Questi imprenditori erano l’altra faccia della produzione di acciaio italiana, contrapposti alle grandi acciaierie pubbliche gestite dall’Iri, come l’Ilva di Taranto, che producevano acciaio partendo dal minerale ferroso, un metodo che richiede investimenti e impianti molto più consistenti, ma che produce anche lavorati di maggiore qualità.

Con le privatizzazioni degli anni Novanta, i gruppi Lucchini e Riva sono entrati nel business delle grandi acciaierie con grandi successi per i primi anni. Errori strategici e la concorrenza delle industrie di Cina ed India hanno portato all’estinzione le loro dinastie imprenditoriali nei due decenni successivi.

Il gruppo cremonese ha avuto una storia diversa. Arvedi, ha scritto su Domani Giorgio Meletti, «è rimasto fedele ai suoi forni elettrici di Cremona, ha sviluppato tecnologie precocemente verdi, adesso compra la Terni (nel frattempo passata a ThyssenKrupp) che vale meno della metà del suo gruppo. Risolta la questione della successione affidando l’azienda al suo unico erede Mario Caldonazzo, figlio di sua sorella e dall’inizio dell’anno presidente e amministratore delegato del gruppo, Arvedi adesso pensa a quotarsi in Borsa per dare al gruppo un futuro più manageriale e meno familiare».

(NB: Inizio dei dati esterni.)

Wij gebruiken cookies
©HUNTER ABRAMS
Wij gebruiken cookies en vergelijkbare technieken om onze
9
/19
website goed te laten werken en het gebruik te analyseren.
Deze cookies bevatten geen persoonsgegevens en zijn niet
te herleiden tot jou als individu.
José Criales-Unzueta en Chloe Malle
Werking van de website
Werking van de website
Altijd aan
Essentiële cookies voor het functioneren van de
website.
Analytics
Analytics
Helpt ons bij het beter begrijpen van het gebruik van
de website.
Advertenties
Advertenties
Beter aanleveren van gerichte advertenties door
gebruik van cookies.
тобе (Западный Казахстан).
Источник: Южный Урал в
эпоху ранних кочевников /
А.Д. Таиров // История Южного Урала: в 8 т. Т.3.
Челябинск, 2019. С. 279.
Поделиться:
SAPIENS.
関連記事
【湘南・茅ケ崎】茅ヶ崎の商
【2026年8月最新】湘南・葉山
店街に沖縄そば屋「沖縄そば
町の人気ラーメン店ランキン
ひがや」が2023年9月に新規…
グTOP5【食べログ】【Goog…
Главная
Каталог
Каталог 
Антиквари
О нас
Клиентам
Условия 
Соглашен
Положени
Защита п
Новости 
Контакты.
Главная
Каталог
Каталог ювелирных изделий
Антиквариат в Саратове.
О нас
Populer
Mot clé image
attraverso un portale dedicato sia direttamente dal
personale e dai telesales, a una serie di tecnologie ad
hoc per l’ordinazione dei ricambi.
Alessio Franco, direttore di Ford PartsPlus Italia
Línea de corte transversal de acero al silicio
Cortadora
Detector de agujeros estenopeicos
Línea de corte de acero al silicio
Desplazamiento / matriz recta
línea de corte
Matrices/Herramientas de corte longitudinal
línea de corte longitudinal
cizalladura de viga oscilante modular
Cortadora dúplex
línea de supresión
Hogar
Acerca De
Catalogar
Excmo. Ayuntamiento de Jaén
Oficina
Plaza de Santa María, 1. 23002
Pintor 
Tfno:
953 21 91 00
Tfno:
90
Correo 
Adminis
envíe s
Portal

I protagonisti: la prima acciaieria d’Italia

Fondata nel 1884, Acciai Speciali Terni è la prima moderna acciaieria italiana. Creata inizialmente per produrre acciaio per le corazzate chieste dalla marina militare, era una società formalmente privata, ma di fatto dipendente dalle commesse pubbliche. Alla fine del decennio, l’acciaieria di Terni produceva la metà di tutto l’acciaio italiano.

Dopo la crisi del 1929, l’Ast entra nell’Iri, il grande “contenitore” di società pubbliche creato dal regime fascista. Inizia così la sua lunga avventura all’interno del sistema pubblico che si concluderà con la privatizzazione del 1994 e l’arrivo delle quote di controllo alla tedesca Thyssen Krupp.

Matrimonio d’acciaio

Oggi il gruppo Arvedi produce 4,5 milioni di prodotti in acciaio al carbonio e inossidabile l’anno, ha 4.300 dipendenti e un fatturato che nel 2020 ammontava a 2,7 miliardi di euro. Ast produce circa un milione di tonnellate l’anno, con 2.300 dipendenti e un fatturato che nel 2020 ammontava a circa 2 miliardi di euro. 

Nel comunicato del gruppo Arvedi viene precisato anche che il capostipite degli Arvedi, Giovanni, è stato nominato presidente di Ast e suo nipote Mario Arvedi Caldonazzo amministratore delegato. Rimangono invece al loro posto Mariano Pizzorno e Dimitri Menicali, che sono stati confermati rispettivamente cfo e direttore di stabilimento.